我有来自数据集的子集,并希望对这些子集执行回归。我可以编码的一切单独,但我正在寻找一个干净和快速的解决方案,可能与循环。
我从mtcars中创建了一个示例数据集,其中包含3个子集:df1, df2, df3。
如果该解决方案原则上也可以应用于其他分析:vif,逐步回归,ANN…
# Define 3 datasets from mtcars: df1, df2, df3
df1 <- mtcars
library(dplyr)
df2 <- mtcars %>%
filter(cyl <= median(cyl, na.rm = T))
df3 <- mtcars %>%
filter(cyl > median(cyl, na.rm = T))
# regression 1
model_df1 <- lm(df1$mpg ~ df1$disp + df1$hp)
# regression 2
model_df2 <- lm(df2$mpg ~ df2$disp + df2$hp)
# regression 3
model_df3 <- lm(df3$mpg ~ df3$disp + df3$hp)
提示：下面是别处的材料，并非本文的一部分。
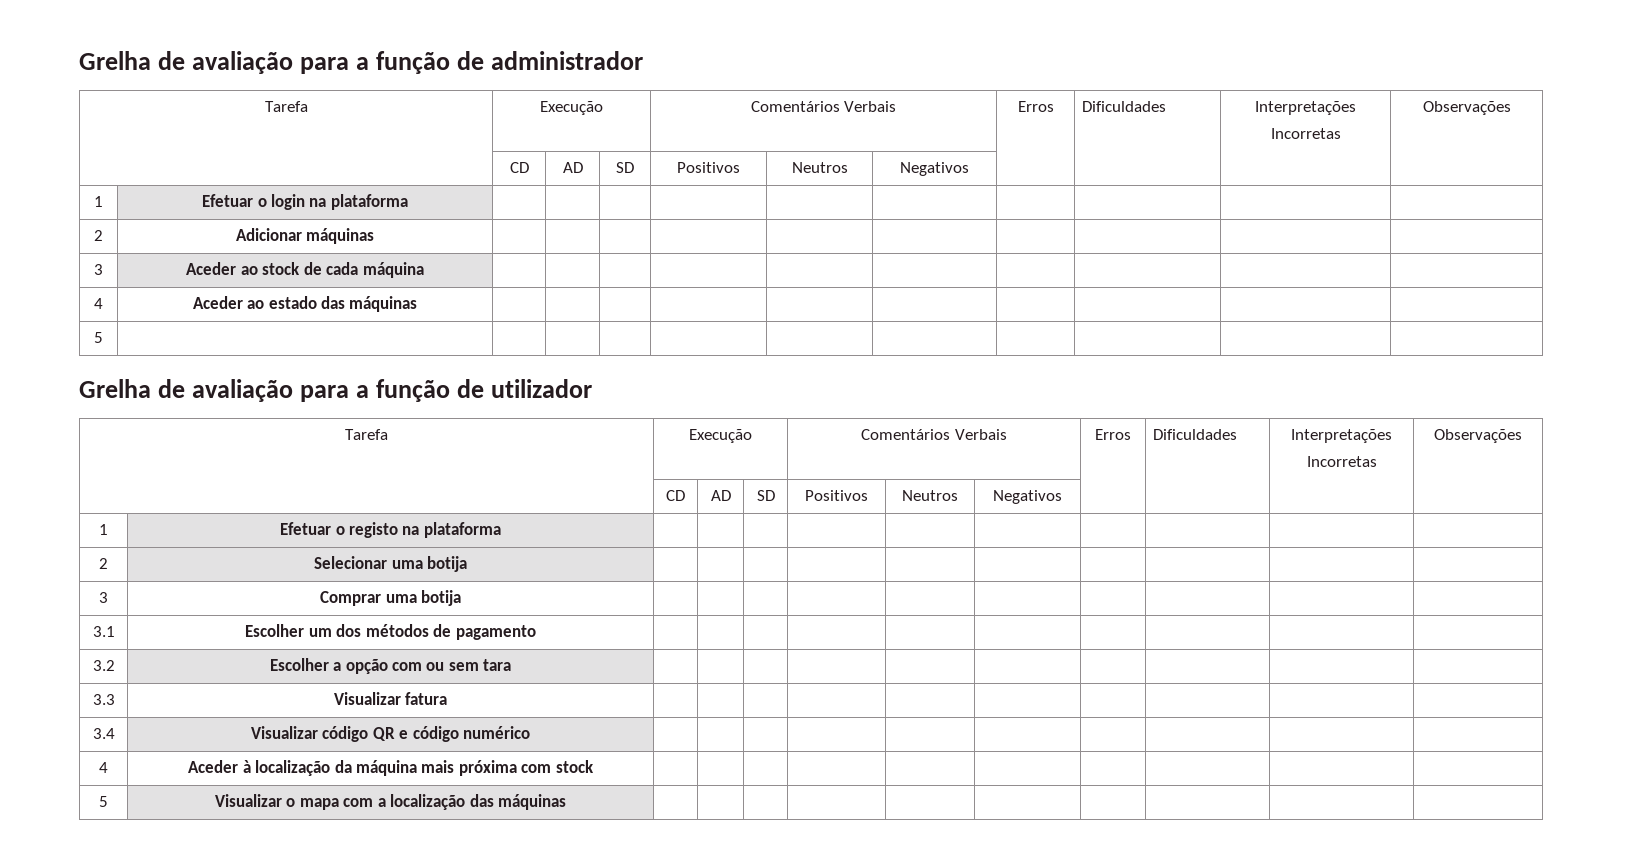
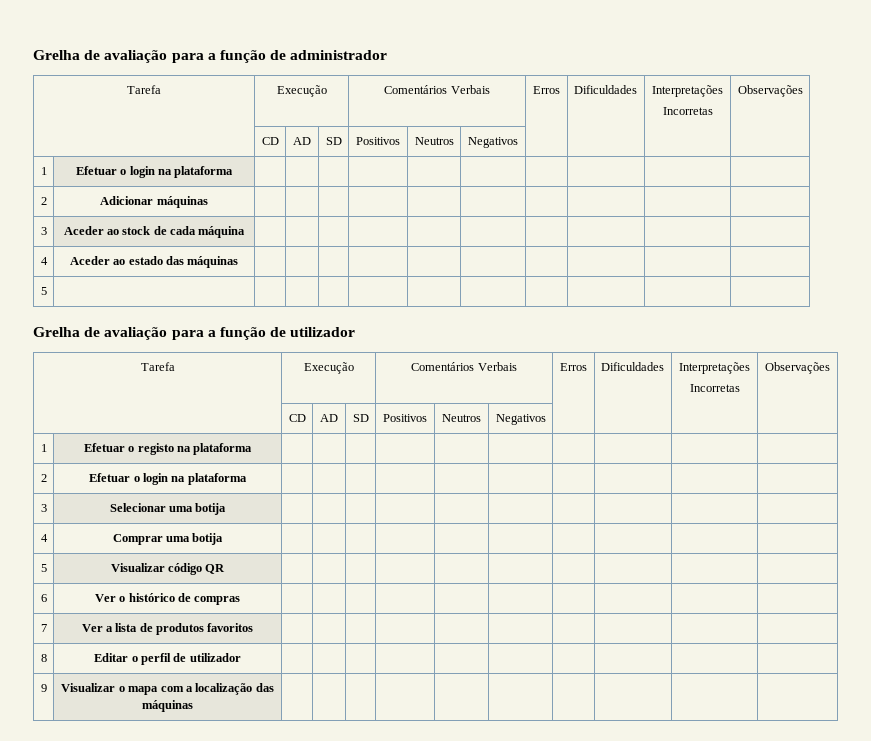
(108, 563) none -> [89,473,247,485] [40,504,47,512] | Efetuar o login na plataforma | | | | | | | | | | // 3
[99,592,108,603] 3 -> [40,534,48,542] 4
[92,626,115,637] [245,624,536,640] [92,660,115,671] [269,658,512,674] [92,694,115,705] [333,692,448,705] [92,728,115,739] [250,726,531,742] [99,762,108,773] [188,760,594,776] [99,796,108,807] 3.1 | Escolher um dos métodos de pagamento | | | | | | | | | | // 3.2 | Escolher a opção com ou sem tara | | | | | | | | | | // 3.3 | Visualizar fatura | | | | | | | | | | // 3.4 | Visualizar código QR e código numérico | | | | | | | | | | // 4 | Aceder à localização da máquina mais próxima com stock | | | | | | | | | | // 5 -> [40,564,47,572] [110,563,226,575] [40,594,47,602] [94,593,241,605] [40,624,47,632] [81,623,254,635] [40,654,47,662] [94,653,241,665] [40,684,47,692] 5 | Visualizar código QR | | | | | | | | | | // 6 | Ver o histórico de compras | | | | | | | | | | // 7 | Ver a lista de produtos favoritos | | | | | | | | | | // 8 | Editar o perfil de utilizador | | | | | | | | | | // 9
将这些子集存储在(命名的)列表中将允许您方便地使用apply- or map-family中的函数:
library(dplyr)
library(purrr)
library(broom)
df_list <- list()
df_list$mtcars <- mtcars
df_list$lt_median <- mtcars %>% filter(cyl <= median(cyl, na.rm = T))
df_list$gt_median <- mtcars %>% filter(cyl > median(cyl, na.rm = T))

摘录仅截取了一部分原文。